Les cancers du sein ou de l’ovaire inquiètent davantage

Les mutations les plus connues sont les mutations BRCA1 et BRCA2 qui augmentent très sensiblement le risque de cancers du sein ou de l’ovaire.

Elles doivent leur notoriété à la double mastectomie préventive pratiquée en 2013 par l’actrice Angelina Jolie, porteuse de la mutation BRCA1. L’actrice américaine a par ailleurs été opérée des ovaires l’an dernier, également à titre préventif.

Selon les chiffres fournis par l’INCa, les deux mutations BRCA ont été retrouvées chez plus de 20.000 personnes en France entre 2003 et 2014, soit près de la moitié des 49.000 personnes identifiées comme étant porteuses d’une mutation prédisposant au cancer.

Parmi elles, près de 10.000 avaient pour leur part des mutations les prédisposant à des cancers du colon et du rectum.

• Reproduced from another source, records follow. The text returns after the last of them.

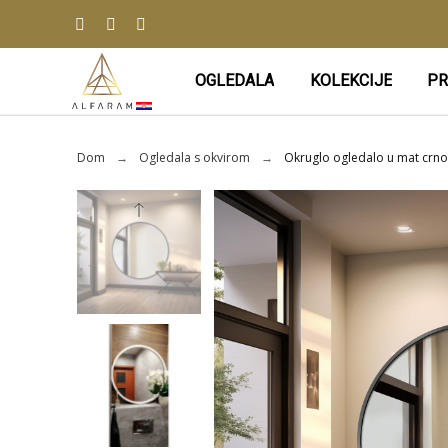
OGLEDALA
KOLEKCIJE
PR
Dom
Ogledala s okvirom
Okruglo ogledalo u mat crno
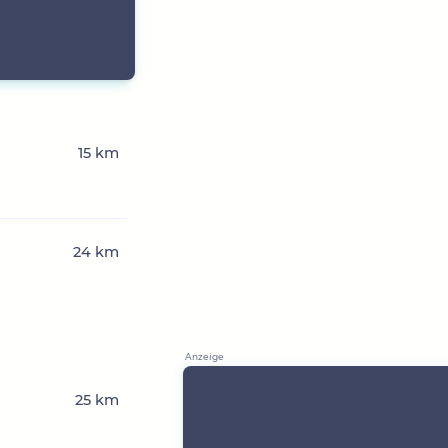
15 km
24 km
25 km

Augmentation des délais pour les rendez-vous

Seules les personnes présentant un risque familial d’avoir certains types de cancers ou déjà atteintes de ces cancers peuvent solliciter le dispositif national d’oncogénétique qui compte quelque 130 sites de consultations, répartis sur 90 villes.

Mais avec l’explosion des consultations, le délai médian d’obtention d’un premier rendez-vous s’est établi à 13 semaines en 2014 (quatre semaines de plus qu’en 2012) tandis que les délais de réponse des 25 laboratoires habilités à faire les tests s’élèvent aux alentours de 31 à 33 semaines.

Rien qu’en 2014, 2.863 malades et 3.661 « apparentés » ont été identifiés au total comme porteurs d’une mutation, selon l’INCa.